ふかふかのラグの上で繰り広げられる、同世代の子猫たちによる無邪気な宴。
柔らかな毛玉たちがじゃれ合い、小さな熱気を帯びたその空間から少し離れたフローリングに、ぽつんとひとつの影が落ちています。

太い木の柱を盾にするように身を寄せたキジ白の子猫。
背中を丸めながらも、首だけをわずかに捻って視線をラグの方向へと固定しています。
体にきつく巻き付けられた黒い尻尾は、未知の環境に対する緊張の表れ。
初めて顔を合わせるメンバーばかりの輪の中へ飛び込むには、彼特有の「猫見知り」がブレーキをかけてしまうのです。
「あの輪の中に入りたい」。
その切実な思いは、柱の陰からほんの数ミリだけはみ出した前足に滲み出ています。
一歩踏み出そうとしては、またぴょこんと定位置へ引っ込める。
頭の中の勇気ゲージは、まだ満タンには到達していません。
本当は誰よりも遊びたくて、一度心を開けばとことん甘える性格だからこそ、最初のコンタクトにひどく慎重になってしまうのでしょう。

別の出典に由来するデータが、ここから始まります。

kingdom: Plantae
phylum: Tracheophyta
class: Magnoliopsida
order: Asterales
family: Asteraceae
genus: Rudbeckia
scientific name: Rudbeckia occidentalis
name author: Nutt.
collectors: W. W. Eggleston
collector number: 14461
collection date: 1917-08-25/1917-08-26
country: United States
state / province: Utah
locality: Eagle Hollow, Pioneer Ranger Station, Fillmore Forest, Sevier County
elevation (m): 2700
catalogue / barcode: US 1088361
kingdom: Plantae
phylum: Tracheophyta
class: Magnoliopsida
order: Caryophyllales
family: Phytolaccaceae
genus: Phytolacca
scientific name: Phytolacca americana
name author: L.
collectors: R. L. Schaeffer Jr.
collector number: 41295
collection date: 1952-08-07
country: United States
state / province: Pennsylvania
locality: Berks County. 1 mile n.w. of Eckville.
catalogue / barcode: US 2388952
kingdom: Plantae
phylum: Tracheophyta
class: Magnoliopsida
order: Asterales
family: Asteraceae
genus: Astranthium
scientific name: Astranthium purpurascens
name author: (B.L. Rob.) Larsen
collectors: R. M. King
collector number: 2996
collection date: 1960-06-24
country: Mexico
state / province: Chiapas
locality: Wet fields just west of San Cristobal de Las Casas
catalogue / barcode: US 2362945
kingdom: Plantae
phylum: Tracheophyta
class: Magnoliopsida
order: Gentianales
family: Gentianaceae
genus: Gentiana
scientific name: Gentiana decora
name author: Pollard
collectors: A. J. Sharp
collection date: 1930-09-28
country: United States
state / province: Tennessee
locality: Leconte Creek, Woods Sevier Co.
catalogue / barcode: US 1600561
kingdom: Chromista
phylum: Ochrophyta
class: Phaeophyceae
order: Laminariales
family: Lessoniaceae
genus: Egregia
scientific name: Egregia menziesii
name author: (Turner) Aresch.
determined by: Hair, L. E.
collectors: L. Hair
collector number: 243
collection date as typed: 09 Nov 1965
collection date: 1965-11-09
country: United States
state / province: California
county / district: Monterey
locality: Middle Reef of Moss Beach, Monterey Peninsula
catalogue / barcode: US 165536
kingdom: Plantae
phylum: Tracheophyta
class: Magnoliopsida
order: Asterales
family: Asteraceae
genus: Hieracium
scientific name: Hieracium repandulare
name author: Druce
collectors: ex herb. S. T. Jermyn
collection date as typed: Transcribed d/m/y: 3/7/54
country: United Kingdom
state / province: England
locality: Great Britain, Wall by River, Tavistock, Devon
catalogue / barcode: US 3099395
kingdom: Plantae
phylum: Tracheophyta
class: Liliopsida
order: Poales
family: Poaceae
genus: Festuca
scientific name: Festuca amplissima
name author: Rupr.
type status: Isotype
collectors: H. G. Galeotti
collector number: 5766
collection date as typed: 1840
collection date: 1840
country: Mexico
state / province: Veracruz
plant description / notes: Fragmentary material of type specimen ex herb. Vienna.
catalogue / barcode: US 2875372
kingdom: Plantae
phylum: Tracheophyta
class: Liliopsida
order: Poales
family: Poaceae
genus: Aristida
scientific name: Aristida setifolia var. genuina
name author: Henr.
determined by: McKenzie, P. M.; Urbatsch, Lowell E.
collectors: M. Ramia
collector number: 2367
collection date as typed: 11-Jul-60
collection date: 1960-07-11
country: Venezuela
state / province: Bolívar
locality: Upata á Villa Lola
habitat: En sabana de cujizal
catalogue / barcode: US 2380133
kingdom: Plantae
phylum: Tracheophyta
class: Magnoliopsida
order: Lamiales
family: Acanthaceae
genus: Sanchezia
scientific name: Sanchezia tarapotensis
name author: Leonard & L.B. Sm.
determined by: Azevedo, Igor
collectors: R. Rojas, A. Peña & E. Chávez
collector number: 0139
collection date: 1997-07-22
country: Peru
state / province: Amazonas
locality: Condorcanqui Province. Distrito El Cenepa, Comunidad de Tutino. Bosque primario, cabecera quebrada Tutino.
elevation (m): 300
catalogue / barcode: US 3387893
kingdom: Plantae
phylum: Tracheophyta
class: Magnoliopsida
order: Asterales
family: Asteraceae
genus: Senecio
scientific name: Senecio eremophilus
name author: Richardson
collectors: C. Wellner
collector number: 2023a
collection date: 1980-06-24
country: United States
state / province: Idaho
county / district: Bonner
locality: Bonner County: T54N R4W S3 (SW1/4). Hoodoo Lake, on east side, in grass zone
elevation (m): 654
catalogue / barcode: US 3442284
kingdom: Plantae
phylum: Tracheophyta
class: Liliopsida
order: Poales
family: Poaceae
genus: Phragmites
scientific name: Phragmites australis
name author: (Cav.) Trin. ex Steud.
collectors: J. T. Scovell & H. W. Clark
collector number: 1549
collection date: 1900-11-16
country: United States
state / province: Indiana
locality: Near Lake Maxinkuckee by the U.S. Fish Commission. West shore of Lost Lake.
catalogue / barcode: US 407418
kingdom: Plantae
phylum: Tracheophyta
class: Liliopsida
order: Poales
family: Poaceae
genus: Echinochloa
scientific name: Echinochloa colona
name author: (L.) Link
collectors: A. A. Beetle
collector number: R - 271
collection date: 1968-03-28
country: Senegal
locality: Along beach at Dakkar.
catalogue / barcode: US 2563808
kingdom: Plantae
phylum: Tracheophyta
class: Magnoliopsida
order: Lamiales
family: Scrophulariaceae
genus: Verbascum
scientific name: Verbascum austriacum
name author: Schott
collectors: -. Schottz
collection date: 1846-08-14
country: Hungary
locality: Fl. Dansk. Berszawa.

ラグとフローリングを隔てる物理的な距離が、今は果てしなく遠い境界線として存在しています。
焦る必要はありません。
壁際の安全圏からキラキラとした熱い視線を送りながら、自分だけのタイミングが熟すのをじっと待つ。
もどかしくも静かな、小さな心の葛藤の時間です。